The difference between scrum and kanban
For starters, let’s go over the similarities between these two agile methodologies:
- They’re both adaptable and flexible. They can be used in a wide variety of industries, types and sizes of companies.
- They both limit the work in progress for the same reason: to improve the flow of the work and increase user satisfaction. Kanban does this using WIP limits, and scrum does this by measuring velocity and number of tasks per sprint
- They both encourage visualization of the work, the internal goals, and the progress.
- They’re empirical, experimental processes that aim to better understand users and solve their problems
- They encourage teams to become self-sufficient and autonomous. Management isn’t dictating the tasks.
In terms of the differences, they can be boiled down to the fact that scrum is an all-round, end-to-end model for building a product and optimizing the way teams work. Kanban, on the other hand, doesn’t demand massive organizational changes, only small and incremental improvements to the current process in place.

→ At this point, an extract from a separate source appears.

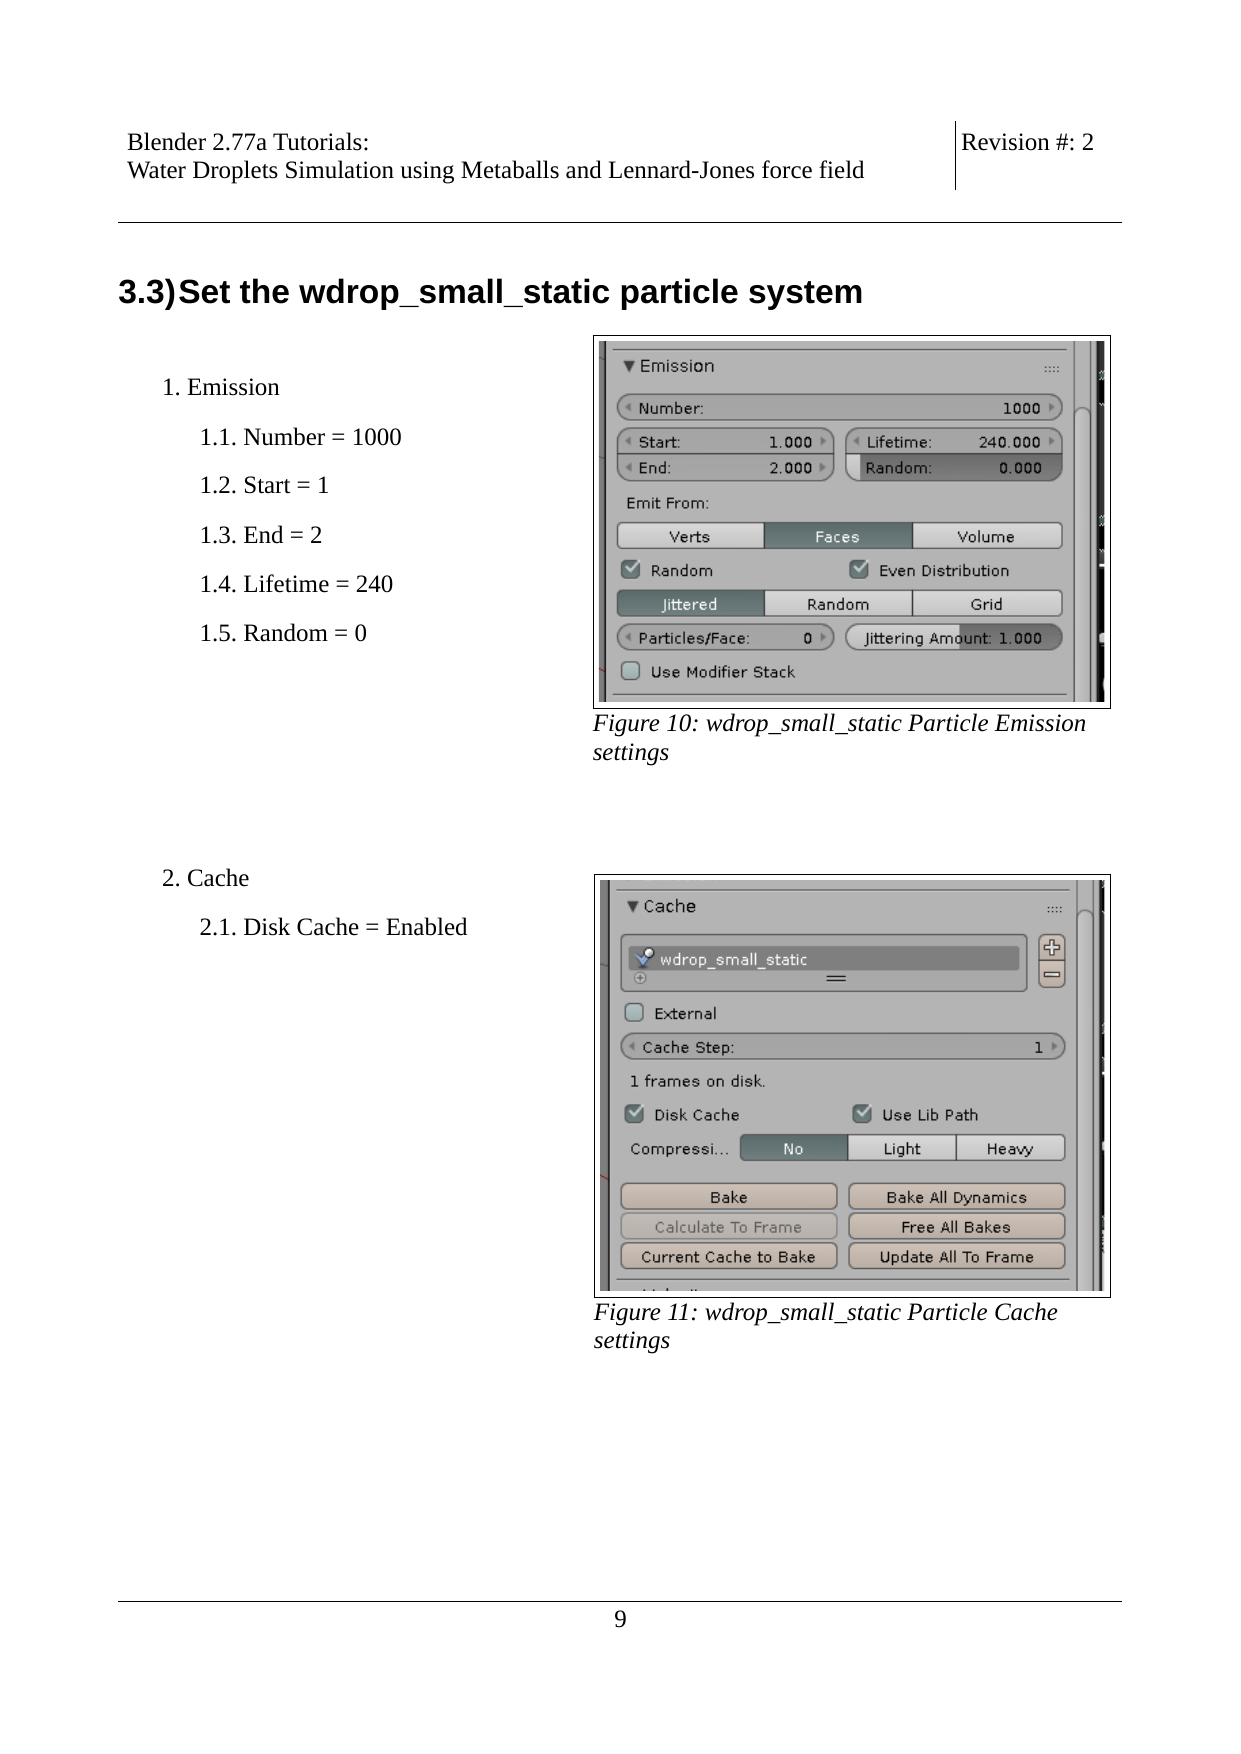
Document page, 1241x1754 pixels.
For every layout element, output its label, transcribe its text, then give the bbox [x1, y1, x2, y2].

When you see the aspects of scrum that are undefined, but which are defined in kanban, it’s easy to see how a marriage between these two agile methodologies makes sense. For example, there’s no “board” in scrum for visualizing the work, so it’s possible for teams to include a kanban board with progress columns.
These methodologies are flexible, and allow teams to choose how they’ll make it work for their individual use case. One way to do this is by using a method called scrumban.
Scrumban: a marriage between Scrum and Kanban
Scrumban is ideal for teams that like the structure that scrum provides, but who also like the flow of kanban and its focus on continuous improvement methods.
Because of the added flexibility that comes with using elements from both scrum and kanban, there are many different versions of what scrumban ideally looks like.
The elements of scrum and kanban that are kept in scrumban include:
- A scrumban board. In kanban, the board is usually split into “to do”, “work in progress” and “done”. In a scrumban board, more columns can be added to specify more phases in the development process. Usually, these extra columns go at the beginning at the To Do phase, to add visibility to into the user stories and the backlog
- Self-managing and self-organizing teams.
- Continuous workflow over iterations
- On-demand planning and daily meetings over sprint planning and retrospectives
- The metrics of scrumban are lead time and cycle time
Who should consider scrumban?
- Scrum teams who have a hard time completing the amount of work prescribed for a sprint. Kanban’s WIP limits allow teams to prioritize ruthlessly when it’s time to pick what initiatives to work on.
- User stories and priorities are always changing, which requires sprints to have some flexibility in the work to be done
- Organizations looking to step down from scrum and implement kanban instead. Scrumban originated as a transitional methodology for teams looking to break away from scrum.